Johannesburg - Walmart’s South African unit Massmart Holdings [JSE:MSM]
posted a 6.1% rise in full-year profit, falling well short
of expectations as weak selling prices and rising costs weighed.
The nation’s third-largest retailer by market value said
diluted headline earnings per share were 619 cents in the year to end-June,
well-below a 656 cents in Reuters poll of 13 analysts.
Stripping out costs related to Walmart’s $2.4bn takeover of
a 51% stake in Massmart, headline EPS increased 30.3 cents.

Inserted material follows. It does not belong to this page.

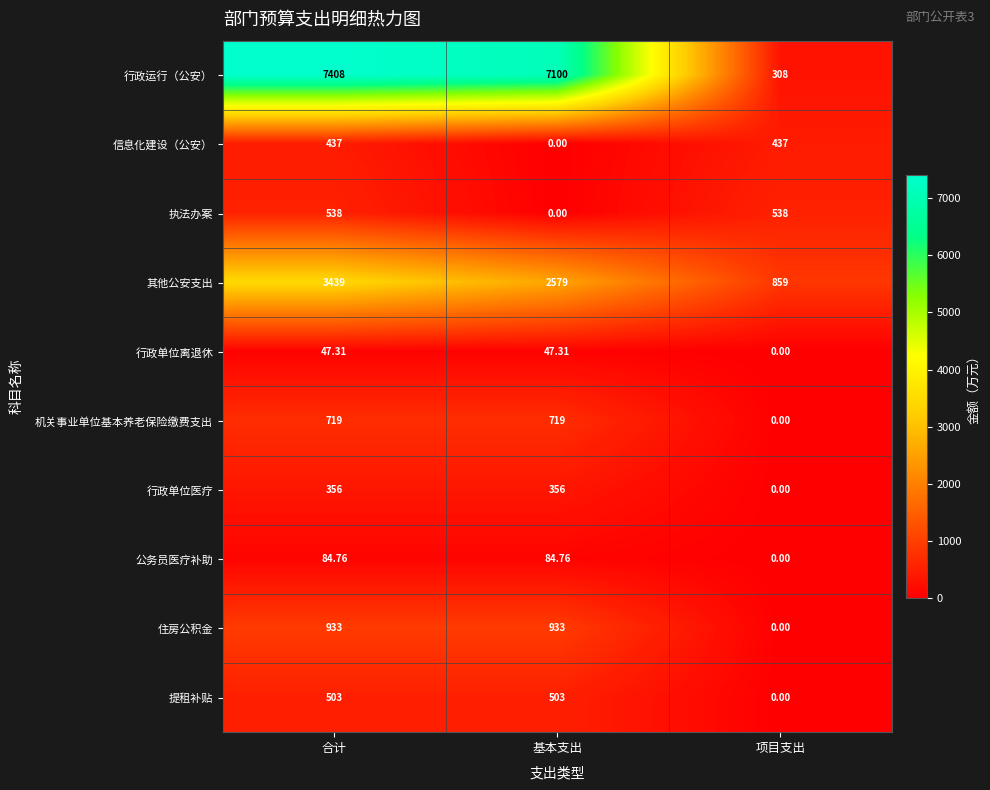

List the series in order of their peak value, lowest first.

行政单位离退休, 公务员医疗补助, 行政单位医疗, 信息化建设（公安）, 提租补贴, 执法办案, 机关事业单位基本养老保险缴费支出, 住房公积金, 其他公安支出, 行政运行（公安）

Consumer spending is improving in Africa’s biggest economy
due to decades-low interest rates and above-inflation wage hikes, but the
outlook is uncertain due to high debt levels and chronic unemployment.
South African retail sales jumped 8.3% year-on-year May,
official data showed, beating the 4.7% growth economists had expected.
But Massmart has failed to fully capitalise on improving consumer spending as it spends a chunk of its cash expanding into food retail to take on established players such Shoprite Holdings [JSE:SHP] and Pick 'n Pay Stores [JSE:PIK] .
The company was also hit by weak selling prices, which
averaged 1.8%, and above-average increase in the prices of electricity.
Massmart said sales rose 15.6% to R53bn.
Rival Shoprite also missed forecasts with a 20% rise to 607
cents in full-year profit on Tuesday, as nagging unemployment and rising debt
levels put pressure on consumer spending.
Shares in Massmart are little changed so far this year, underperforming a 10% rise in the JSE Top 40 - (Tradeable) [JSE:J200] index.